Google AntigravityでAIコーディングを行う際、課題となるのが「チャットセッションや作業状態が単一マシン内に閉じてしまう」という点です。メインのデスクトップMacで進めていた作業を、手元のWindowsノートPCや別端末からそのまま継続しようとすると、文脈の引き継ぎが難しくなります。
この問題を解決するため、常時稼働させているデスクトップMac(Mac mini)を開発ホストとして集約し、ノートPC等の別端末からはSSH経由でAntigravity CLI(agy)とtmuxを組み合わせて操作する構成を採用することにしました。本記事では、この構成を選定した理由と、環境構築にあたって遭遇したトラブルの回避手順を備忘録としてまとめます。
なぜMacホスト+Antigravity CLIの構成を選んだのか
最初に検討したのは、GUI版Antigravity(VS Codeフォーク)の内蔵Remote-SSH拡張機能を使ってMacに接続する方法でした。しかし、実際に接続を試みると内部スクリプトがLinux環境を前提としたコマンド(flock 等)に依存しており、現時点ではmacOSをSSHホストとしてGUI接続することはできません。
また、自前の低スペックLinuxサーバーをホストにする案もありましたが、重いビルド処理やコンテナの運用を考慮すると、CPU性能やメモリに余裕があるMac miniを活用するほうが快適です。
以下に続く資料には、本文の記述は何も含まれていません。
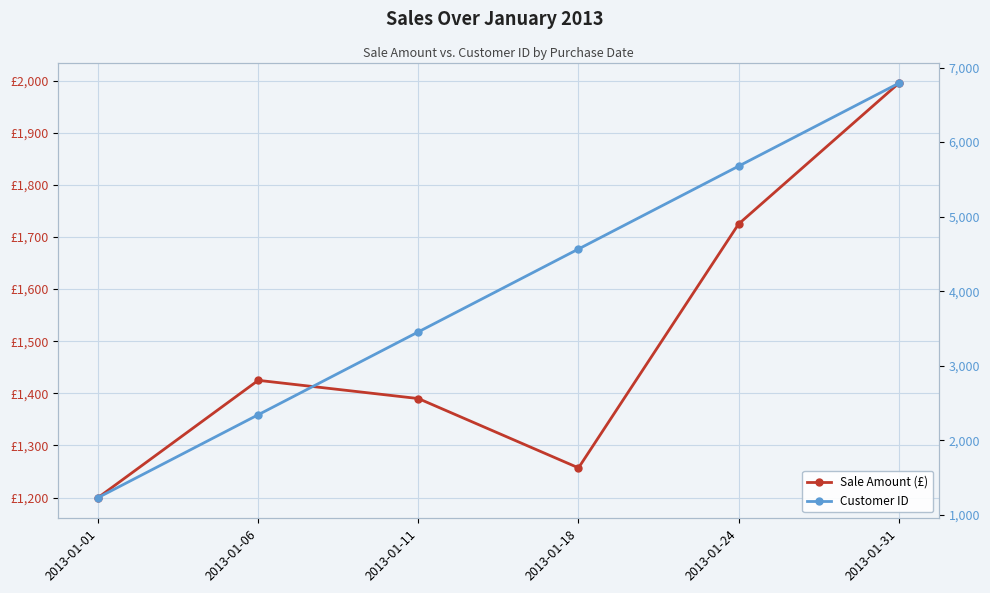

What is the greatest value displayed?

6789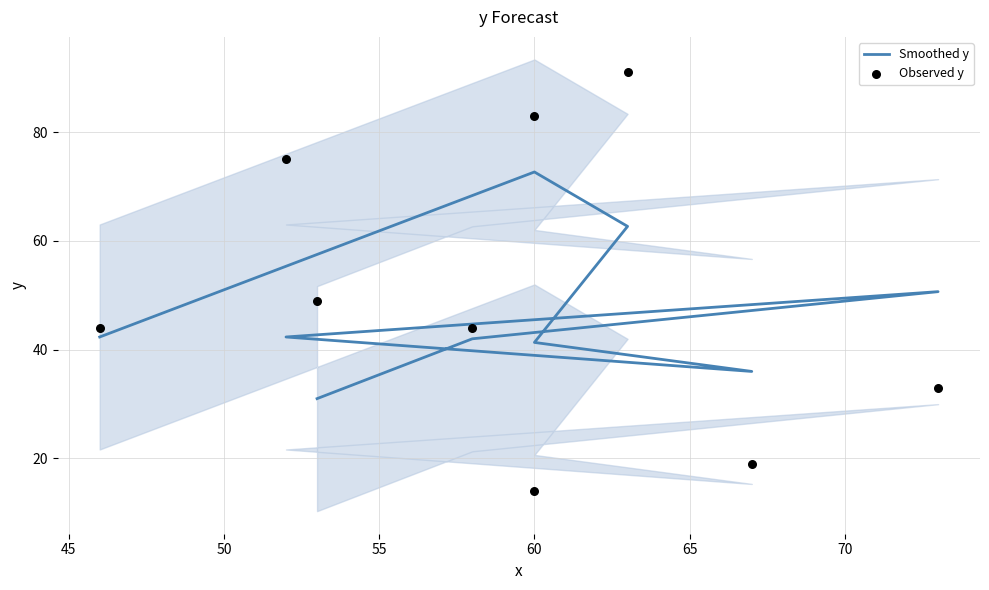

Which series contains the lowest Y value?

Observed y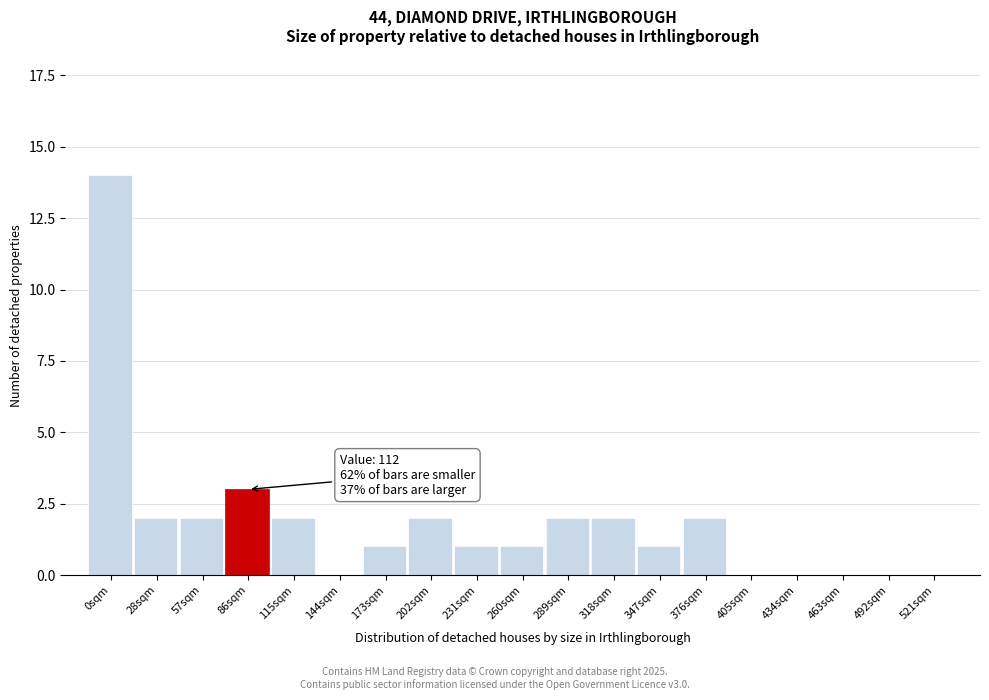

Reading left to right, list all the values displayed in this chart.

0sqm=14	28sqm=2	57sqm=2	86sqm=3	115sqm=2	144sqm=0	173sqm=1	202sqm=2	231sqm=1	260sqm=1	289sqm=2	318sqm=2	347sqm=1	376sqm=2	405sqm=0	434sqm=0	463sqm=0	492sqm=0	521sqm=0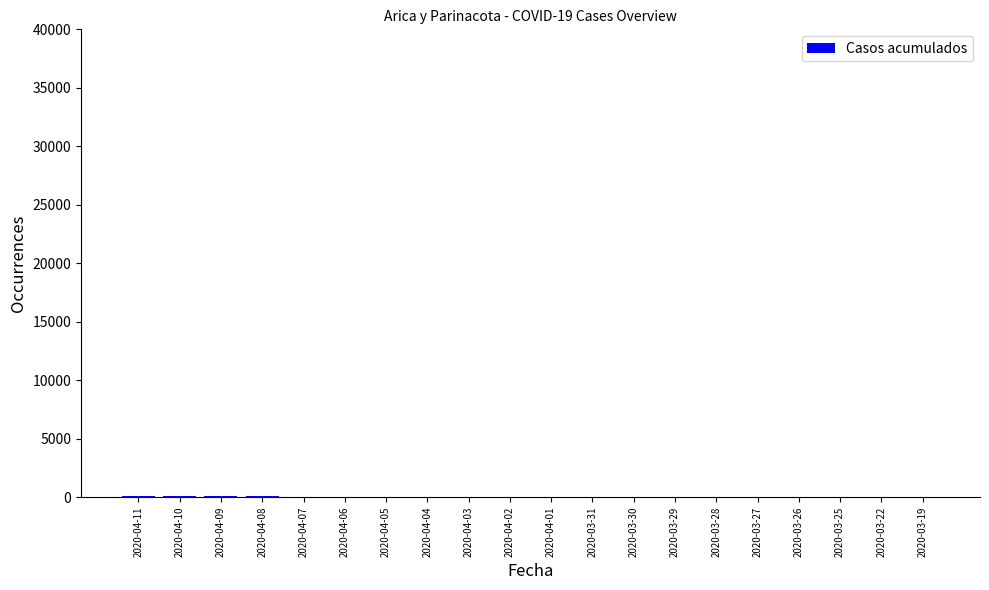

What is the sum of all values?

520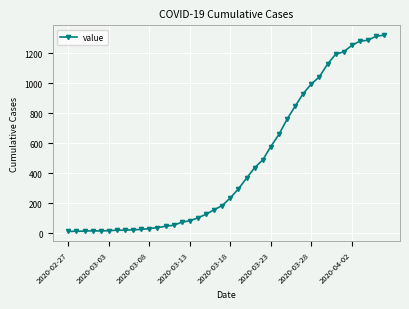

What is the value of the 21st point from the left?

236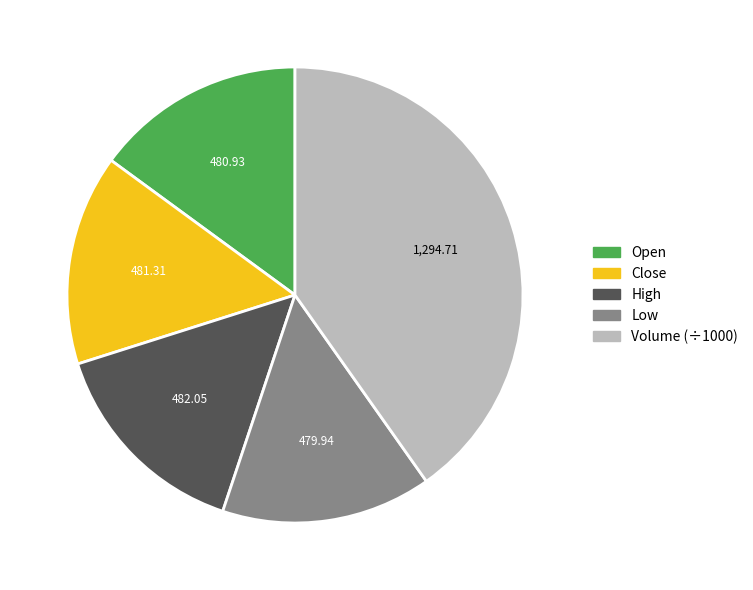

Is there any slice that represents more than half of the pie?

No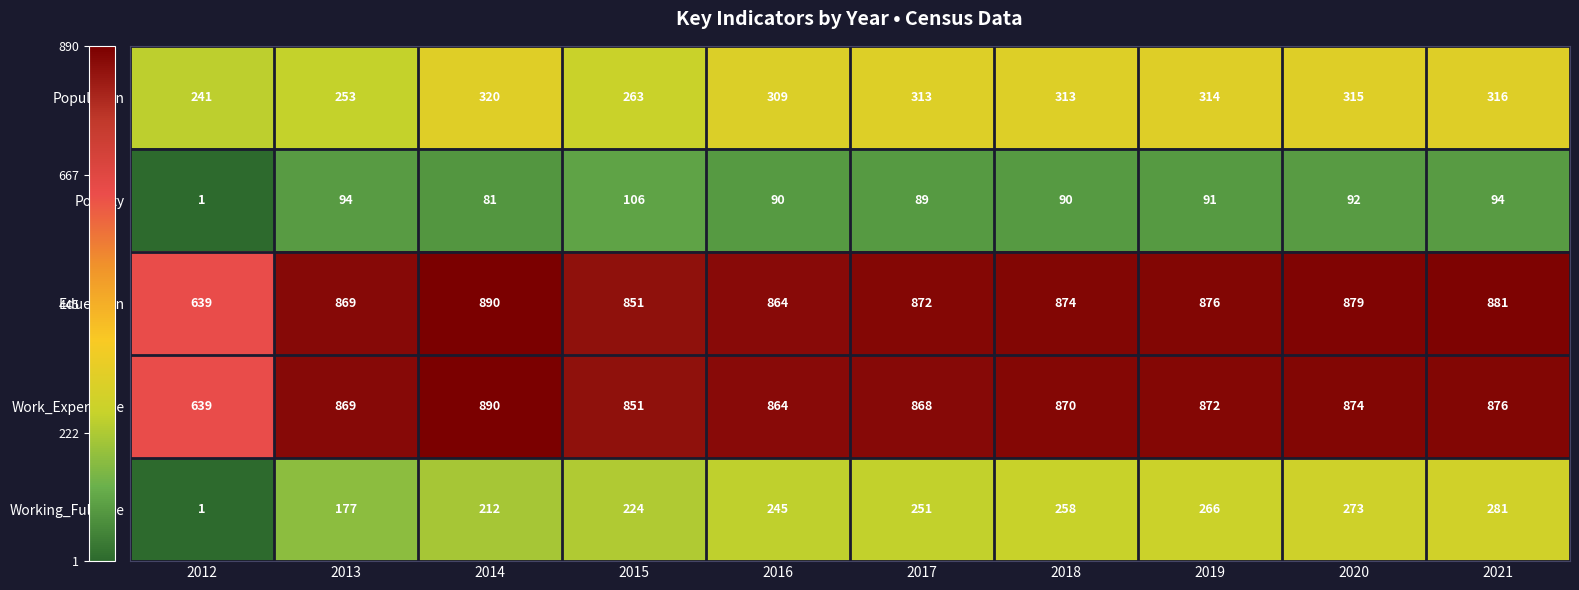

At 2019, list the series in order from largest to smallest.

Education, Work_Experience, Population, Working_Fulltime, Poverty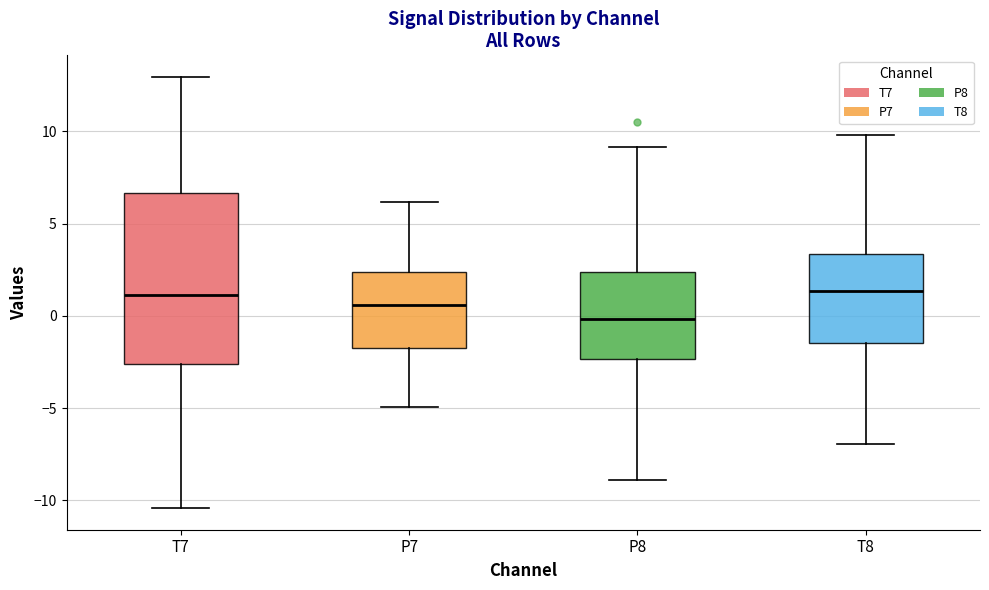

Reading left to right, transcribe this box plot: for each box, give where its median line is, the range the box spans, and where its two whiskers end, as read against the y-axis. The values are not printed on the chart, so give them approximately, as read against the axis.

T7: median 1.0, box -2.5 to 6.5, whiskers -10.5 to 13.0
P7: median 0.5, box -1.5 to 2.5, whiskers -5.0 to 6.0
P8: median 0.0, box -2.5 to 2.5, whiskers -9.0 to 9.0
T8: median 1.5, box -1.5 to 3.5, whiskers -7.0 to 10.0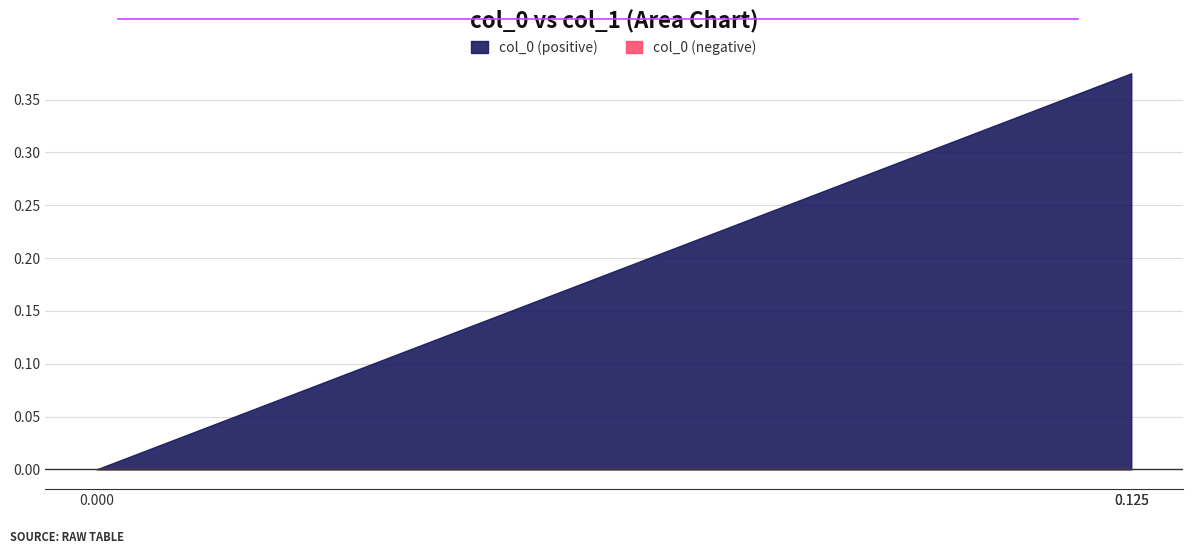

True or false: the data shows 0.1 at 0.125.

False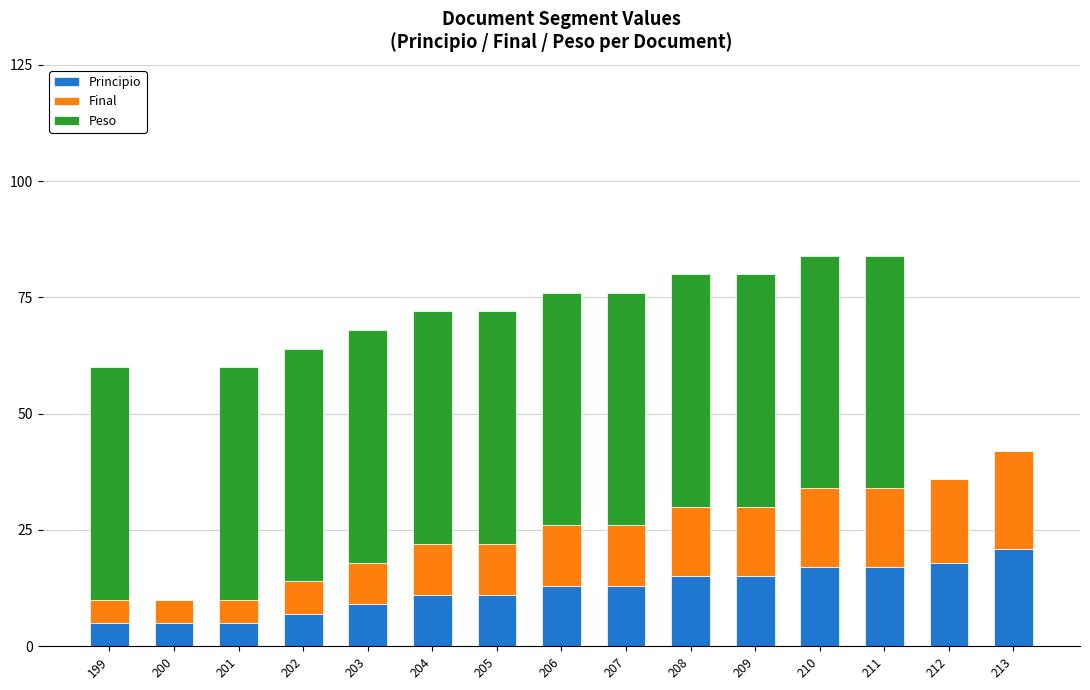

At which label does Principio reach its peak?

213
そこで、GUIのリモート接続に拘るのではなく、CUI環境で完結する公式CLIツールagyを採用し、ターミナルマルチプレクサであるtmux上で稼働させるアプローチに落ち着きました。この構成であれば、OSの互換性問題を完全に回避しつつ、どの端末からでも同一のセッションに再接続してAIとの対話を再開できます。
鍵認証とセッション分離の注意点
構築時にまず直面したのが、SSH接続時の認証エラーでした。サーバー上でGiteaなどをホストしている場合、Git操作用に登録された公開鍵でログインを試みるとシェルアクセスが拒否されます。そのため、通常のシェルログイン専用となる新しいSSH鍵ペアを作成し、接続設定で明示的に指定する必要があります。
クライアント端末(Windows等)で開発用の鍵を生成し、ホスト側の ~/.ssh/authorized_keys に登録します。
# 鍵ペアの生成
ssh-keygen -t ed25519 -f ~/.ssh/id_dev_server -C "dev-login"クライアント側の ~/.ssh/config には、他の鍵が自動送信されないよう IdentitiesOnly yes を含めて設定を記述します。
Host dev-server
HostName 192.168.0.xxx
User your_user
IdentityFile ~/.ssh/id_dev_server
IdentitiesOnly yesWindows環境から接続する場合は、PowerShellネイティブのコンソールよりもWSL2(Linux環境)経由で接続したほうが、文字コード(UTF-8)や端末制御(PTY)の互換性が高く、表示崩れや文字化けを起こさず安定します。
tmuxとagyによるセッション永続化と運用
agy 単体で起動するとSSH切断時にセッションが切れてしまうため、ホスト側のMac上で tmux を起動し、その中で対話セッションを実行します。
ホストのMac側では、マウススクロールの有効化と文字コードの安定化のため、あらかじめ ~/.tmux.conf に設定を追加しておきます。
set -g mouse on
set -g default-terminal "screen-256color"日常的な運用で必要な操作はシンプルです。作業を開始する際は、既存セッションへの再接続(存在しない場合は新規作成)をまとめて行うワンライナーで接続します。
tmux attach -t dev || tmux new -s devセッション内で agy を起動すれば、直前までのプロジェクト構造を読み取った状態でAIコーディングを開始できます。過去の会話セッションを再開したい場合は、起動時に --resume フラグを付与するか、対話画面で /resume コマンドを実行して履歴を選択します。
# 直前の対話を再開して起動
agy --resume作業を中断したい時は、キーボードで Ctrl + b を押した後に d を押してデタッチします。これによりMac側でプロセスが保持され、後から別のノートPCを開いて再び tmux attach -t dev を実行するだけで、全く同じ画面・対話状態へと即座に復帰できます。